Aw, I'm just sad, I was going to draw and browse tonight.  Oh well, will do my best just to draw. ;o


----------



## Charem (Jul 1, 2008)

*Re: Ugh, again?*



Sift said:


> I absolutely LOVE how before the move they used the words "More Reliable"
> Just makes me smile is all.



And I had a feeling all along that this statement would prove untrue.  -.-


----------



## StainMcGorver (Jul 1, 2008)

*Re: Ugh, again?*

Yep, the night that I don't get on FA is the only night between crashes. Priceless.


----------



## SFox (Jul 1, 2008)

*Re: Ugh, again?*



TORA said:


> This new server colo sucks donkey ass.



I was thinking the same thing.
How many times has the site gone down since the move, 3?


----------



## Arbiter (Jul 1, 2008)

*Re: Ugh, again?*

and i had to talk to somebody on there 2. really important as well.


----------



## Charem (Jul 1, 2008)

*Re: Ugh, again?*

=(  I wonder when this curse of freak accidents with the server will finally lift...if ever...


----------



## Arbiter (Jul 1, 2008)

YOUR INSTRUCTIONS — Resume the forum thread about the site going down again, starting after its last line.

Data listing
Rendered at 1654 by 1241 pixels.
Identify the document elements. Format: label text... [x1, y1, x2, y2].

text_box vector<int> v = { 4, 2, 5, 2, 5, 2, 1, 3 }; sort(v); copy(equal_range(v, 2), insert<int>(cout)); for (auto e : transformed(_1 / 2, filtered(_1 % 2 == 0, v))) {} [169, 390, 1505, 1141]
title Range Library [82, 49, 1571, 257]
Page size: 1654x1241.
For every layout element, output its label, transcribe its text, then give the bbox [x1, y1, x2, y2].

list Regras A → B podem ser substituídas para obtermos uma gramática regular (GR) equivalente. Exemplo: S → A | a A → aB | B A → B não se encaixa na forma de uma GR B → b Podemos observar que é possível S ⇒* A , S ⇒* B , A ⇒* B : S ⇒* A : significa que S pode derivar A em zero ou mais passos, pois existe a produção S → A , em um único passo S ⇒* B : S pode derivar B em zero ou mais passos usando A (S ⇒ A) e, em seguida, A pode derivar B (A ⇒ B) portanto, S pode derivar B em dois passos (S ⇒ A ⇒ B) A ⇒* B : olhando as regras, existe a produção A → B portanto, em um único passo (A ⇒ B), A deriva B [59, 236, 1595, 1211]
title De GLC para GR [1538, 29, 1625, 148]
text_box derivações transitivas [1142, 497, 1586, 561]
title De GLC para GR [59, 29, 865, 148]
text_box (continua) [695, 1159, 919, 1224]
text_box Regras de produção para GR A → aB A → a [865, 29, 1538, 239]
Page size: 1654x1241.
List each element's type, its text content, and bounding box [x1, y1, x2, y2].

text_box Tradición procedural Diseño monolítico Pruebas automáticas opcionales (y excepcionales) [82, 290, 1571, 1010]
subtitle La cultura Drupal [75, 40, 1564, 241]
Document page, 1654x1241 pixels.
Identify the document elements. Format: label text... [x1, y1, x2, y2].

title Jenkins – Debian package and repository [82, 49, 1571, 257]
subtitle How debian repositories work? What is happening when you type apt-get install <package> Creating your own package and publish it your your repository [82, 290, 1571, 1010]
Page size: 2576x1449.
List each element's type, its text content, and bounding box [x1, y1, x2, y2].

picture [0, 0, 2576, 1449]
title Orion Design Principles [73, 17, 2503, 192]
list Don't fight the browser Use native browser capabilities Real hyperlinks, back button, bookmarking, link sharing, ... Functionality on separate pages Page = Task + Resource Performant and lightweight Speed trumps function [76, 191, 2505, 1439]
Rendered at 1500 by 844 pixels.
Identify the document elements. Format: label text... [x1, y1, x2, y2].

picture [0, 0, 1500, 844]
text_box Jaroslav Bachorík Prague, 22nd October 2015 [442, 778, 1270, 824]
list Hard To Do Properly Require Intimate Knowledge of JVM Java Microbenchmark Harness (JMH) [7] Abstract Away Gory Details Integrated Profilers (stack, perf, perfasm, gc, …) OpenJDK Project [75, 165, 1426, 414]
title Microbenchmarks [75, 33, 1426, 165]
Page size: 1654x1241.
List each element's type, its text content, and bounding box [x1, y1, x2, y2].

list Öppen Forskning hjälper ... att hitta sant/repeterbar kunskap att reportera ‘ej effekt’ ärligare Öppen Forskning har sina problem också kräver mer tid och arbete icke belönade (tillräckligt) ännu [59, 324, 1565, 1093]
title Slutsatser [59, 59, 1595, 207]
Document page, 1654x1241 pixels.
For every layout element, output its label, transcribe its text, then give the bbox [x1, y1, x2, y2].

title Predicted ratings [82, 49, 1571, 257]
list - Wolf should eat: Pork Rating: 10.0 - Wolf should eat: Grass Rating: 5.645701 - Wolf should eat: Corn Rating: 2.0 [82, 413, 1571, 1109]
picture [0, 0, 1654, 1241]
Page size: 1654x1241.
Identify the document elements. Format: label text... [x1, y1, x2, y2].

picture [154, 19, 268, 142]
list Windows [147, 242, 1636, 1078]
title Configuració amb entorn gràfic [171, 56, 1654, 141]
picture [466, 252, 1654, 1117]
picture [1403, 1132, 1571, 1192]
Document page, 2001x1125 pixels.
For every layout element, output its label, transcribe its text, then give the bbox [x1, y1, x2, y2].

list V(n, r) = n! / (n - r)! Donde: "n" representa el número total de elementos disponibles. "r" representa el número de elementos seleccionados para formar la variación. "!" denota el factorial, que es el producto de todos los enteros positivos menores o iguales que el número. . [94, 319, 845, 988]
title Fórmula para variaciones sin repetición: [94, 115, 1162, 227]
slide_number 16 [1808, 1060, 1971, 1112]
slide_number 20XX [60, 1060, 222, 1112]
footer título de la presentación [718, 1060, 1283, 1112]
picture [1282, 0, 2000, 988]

TASK ANSWER —
*Re: Ugh, again?*



Vgm22 said:


> Agreed. :/ You'd think Neer would be fuming by now. XD



good to see u  here big bro *hugs*


----------



## Vgm22 (Jul 1, 2008)

*Re: Ugh, again?*



Charem said:


> =(  I wonder when this curse of freak accidents with the server will finally lift...if ever...




I doubt it will. If it's not the server going down, it's people hacking into it and messing it up.


----------



## redfoxnudetoons (Jul 1, 2008)

*Re: Ugh, again?*

Like I said before...

(and had my thread folded into another one which made no sense....)

I really don't think that the new colo is any better than the old one.

In fact, I think that this new one is by far worse than the old one.


----------



## Vgm22 (Jul 1, 2008)

*Re: Ugh, again?*

Well at least it didn't take that many hours to restart it like last time. Though that was due to the con going on. Probably be back up I say 30 minutes to an hour?


----------



## Dragoneer (Jul 1, 2008)

*Re: Ugh, again?*



redfoxnudetoons said:


> I really don't think that the new colo is any better than the old one.


This has NOTHING to do with the colo.


----------



## lionbear01 (Jul 1, 2008)

*Re: Ugh, again?*

Grrr.... I wanted to comment on Greening's pic of the seagull and the guy with the fish n' chips...but the site went down as I said "send"..... >.<;


----------



## Magnus (Jul 1, 2008)

*Re: Ugh, again?*

what exactly is the problem?


----------



## kamunt (Jul 1, 2008)

*Re: Ugh, again?*

A Spy must have sapped the server. It'll take the Engineers awhile to build it back up to level 3.


----------



## lionbear01 (Jul 1, 2008)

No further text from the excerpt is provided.